_Supplied records_

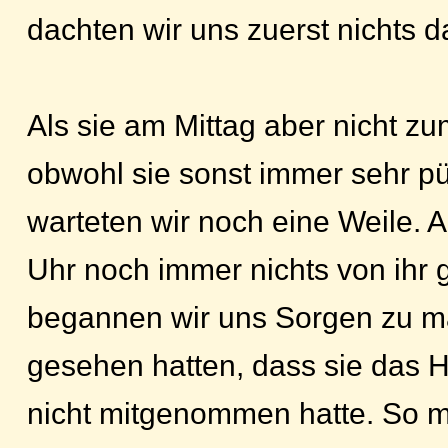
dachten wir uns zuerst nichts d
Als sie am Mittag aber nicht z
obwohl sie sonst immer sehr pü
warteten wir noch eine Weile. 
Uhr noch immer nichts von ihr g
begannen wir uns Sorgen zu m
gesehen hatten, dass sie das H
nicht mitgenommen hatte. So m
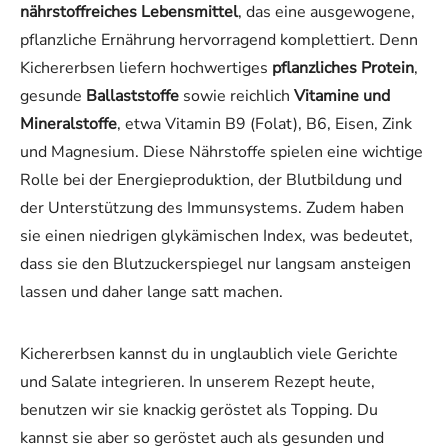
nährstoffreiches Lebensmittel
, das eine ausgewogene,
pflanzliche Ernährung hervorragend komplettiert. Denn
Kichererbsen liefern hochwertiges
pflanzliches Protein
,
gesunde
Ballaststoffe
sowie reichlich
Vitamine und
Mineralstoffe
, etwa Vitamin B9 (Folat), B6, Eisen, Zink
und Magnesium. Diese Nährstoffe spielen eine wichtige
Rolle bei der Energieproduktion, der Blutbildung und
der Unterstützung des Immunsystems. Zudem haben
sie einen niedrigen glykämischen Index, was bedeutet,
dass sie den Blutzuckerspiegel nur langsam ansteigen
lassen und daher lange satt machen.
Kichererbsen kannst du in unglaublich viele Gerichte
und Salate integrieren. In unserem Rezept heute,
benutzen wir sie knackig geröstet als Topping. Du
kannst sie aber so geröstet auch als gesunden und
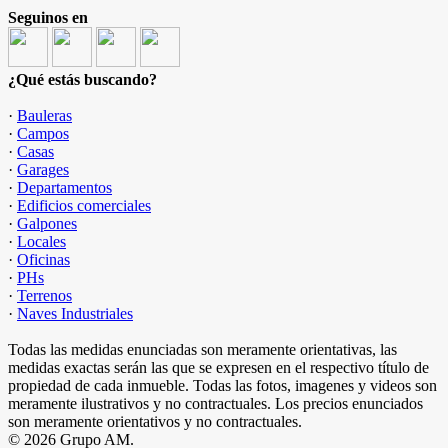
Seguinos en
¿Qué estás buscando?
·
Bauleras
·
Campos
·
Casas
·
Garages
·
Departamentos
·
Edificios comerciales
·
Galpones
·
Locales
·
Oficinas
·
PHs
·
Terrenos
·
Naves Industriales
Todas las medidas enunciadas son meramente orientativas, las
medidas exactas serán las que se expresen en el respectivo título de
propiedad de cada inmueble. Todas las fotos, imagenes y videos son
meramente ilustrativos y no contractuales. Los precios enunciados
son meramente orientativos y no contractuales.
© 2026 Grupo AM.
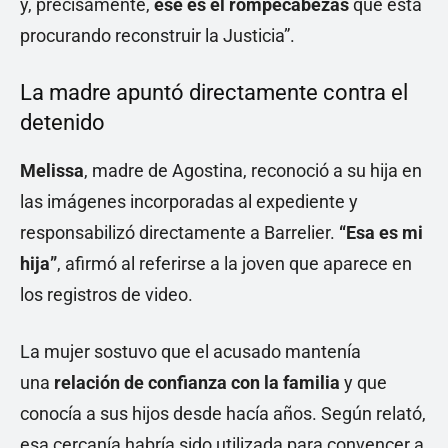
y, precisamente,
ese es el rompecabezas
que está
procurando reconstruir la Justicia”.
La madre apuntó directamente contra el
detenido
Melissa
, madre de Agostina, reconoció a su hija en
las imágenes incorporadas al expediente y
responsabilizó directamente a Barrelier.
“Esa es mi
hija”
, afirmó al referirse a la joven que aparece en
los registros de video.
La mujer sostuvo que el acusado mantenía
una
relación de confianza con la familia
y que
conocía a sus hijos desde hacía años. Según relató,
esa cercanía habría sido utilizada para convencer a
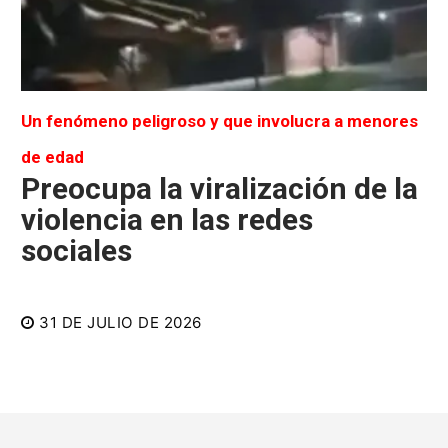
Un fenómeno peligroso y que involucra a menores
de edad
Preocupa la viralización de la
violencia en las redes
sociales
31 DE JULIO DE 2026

_Work instruction_
The answer is the lines above between the line holding "pflanzliches Protein" and the line holding "sie einen niedrigen", inclusive, each written out exactly, and no others.

_Response_
pflanzliches Protein
,
gesunde
Ballaststoffe
sowie reichlich
Vitamine und
Mineralstoffe
, etwa Vitamin B9 (Folat), B6, Eisen, Zink
und Magnesium. Diese Nährstoffe spielen eine wichtige
Rolle bei der Energieproduktion, der Blutbildung und
der Unterstützung des Immunsystems. Zudem haben
sie einen niedrigen glykämischen Index, was bedeutet,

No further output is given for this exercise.